Strange thing: it seems that the *.htm pattern in the for /R command matches
files that end in ".htm" followed by anything except a period. So it
matches *.html, *.html34j#, *.htmq, etc., but not *.h or *.ht or *.htm.old.
Apparently, only the first three characters are compared. Thus *.html files
are picked up twice. I.e., once for the original file and once for the new
"clean" file. This could be bad; see below. (Don't know if this is true on
Win2K.)
Finally, if the rename fails for some reason (maybe there already is a
".old" file), you will end up with no backup and a 0-byte original (empty
output from findstr)! Better to use && instead of &, which will only run
the second command if the first command succeeds.

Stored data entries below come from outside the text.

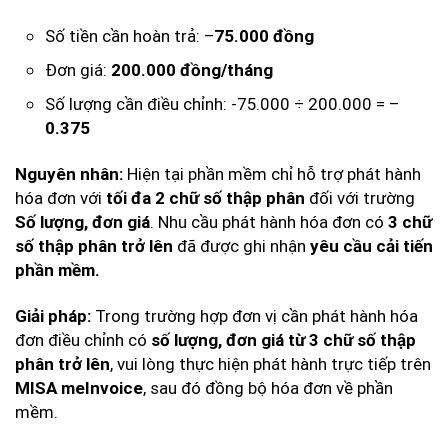
Số tiền cần hoàn trả: –
75.000 đồng
Đơn giá:
200.000 đồng/tháng
Số lượng cần điều chỉnh: -75.000 ÷ 200.000 = –
0.375
Hiện tại phần mềm chỉ hỗ trợ phát hành
Nguyên nhân:
hóa đơn với
đối với trường
tối đa 2 chữ số thập phân
. Nhu cầu phát hành hóa đơn có
Số lượng, đơn giá
3 chữ
đã được ghi nhận
số thập phân trở lên
yêu cầu cải tiến
phần mềm.
Trong trường hợp đơn vị cần phát hành hóa
Giải pháp:
đơn điều chỉnh có
số lượng, đơn giá từ 3 chữ số thập
, vui lòng thực hiện phát hành trực tiếp trên
phân trở lên
, sau đó đồng bộ hóa đơn về phần
MISA meInvoice
mềm.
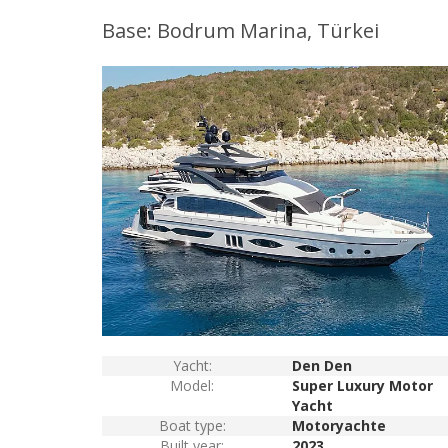
Base: Bodrum Marina, Türkei
Yacht:
Den Den
Model:
Super Luxury Motor
Yacht
Boat type:
Motoryachte
Built year:
2023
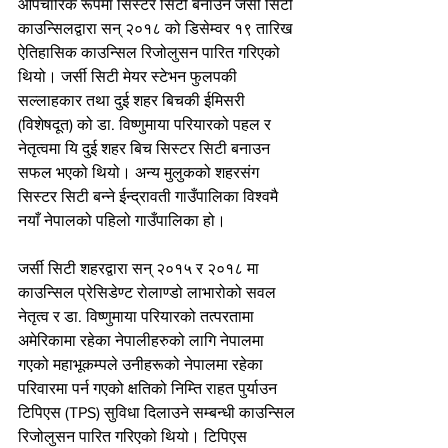
औपचारिक रूपमा सिस्टर सिटी बनाउन जर्सी सिटी 
काउन्सिलद्वारा सन् २०१८ को डिसेम्वर १९ तारिख 
ऐतिहासिक काउन्सिल रिजोलुसन पारित गरिएको 
थियो। जर्सी सिटी मेयर स्टेभन फुलपकी 
सल्लाहकार तथा दुई शहर बिचकी ईमिसरी 
(विशेषदूत) को डा. विष्णुमाया परियारको पहल र 
नेतृत्वमा यि दुई शहर बिच सिस्टर सिटी बनाउन 
सफल भएको थियो। अन्य मुलुकको शहरसंग 
सिस्टर सिटी बन्ने ईन्द्रावती गाउँपालिका विश्वमै 
नयाँ नेपालको पहिलो गाउँपालिका हो।
जर्सी सिटी शहरद्वारा सन् २०१५ र २०१८ मा 
काउन्सिल प्रेसिडेण्ट रोलाण्डो लाभारोको सवल 
नेतृत्व र डा. विष्णुमाया परियारको तत्परतामा 
अमेरिकामा रहेका नेपालीहरुको लागि नेपालमा 
गएको महाभूकम्पले उनीहरूको नेपालमा रहेका 
परिवारमा पर्न गएको क्षतिको निम्ति राहत पुर्याउन 
टिपिएस (TPS) सुविधा दिलाउने सम्बन्धी काउन्सिल 
रिजोलुसन पारित गरिएको थियो। टिपिएस 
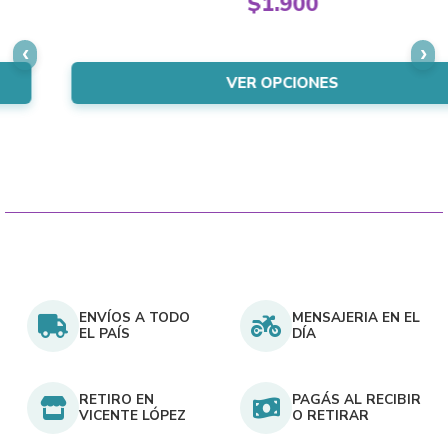
$
1.900
Las
precio
El
opciones
original
precio
se
era:
actual
VER OPCIONES
pueden
$2.150.
es:
elegir
$1.900.
en
la
página
del
producto
ENVÍOS A TODO
MENSAJERIA EN EL
EL PAÍS
DÍA
RETIRO EN
PAGÁS AL RECIBIR
VICENTE LÓPEZ
O RETIRAR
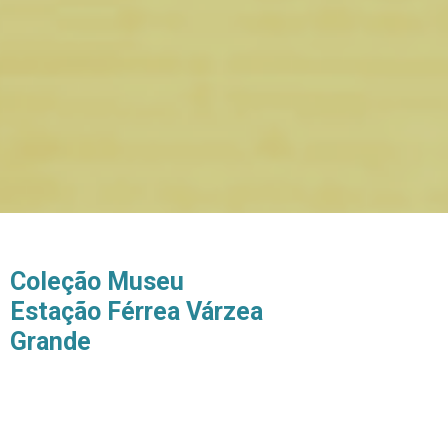
Coleção Museu
Estação Férrea Várzea
Grande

Here is a corrected example:
for /R %i in (*.htm *.asp) do ren "%i" "%~nxi.old" && findstr /L /V
"readme.eml" "%i.old" > "%i"
You can also put an "
" before "ren" to hide output (except errors):
for /R %i in (*.htm *.asp) do
ren "%i" "%~nxi.old" && findstr /L /V
"readme.eml" "%i.old" > "%i"
Of course, this technique only removes lines that have "readme.eml" in them.
Are we sure that will always get *all and only* the added code? What if the
original HTML file didn't end in a CRLF?
And, you'll probably want to delete the readme.eml files as well.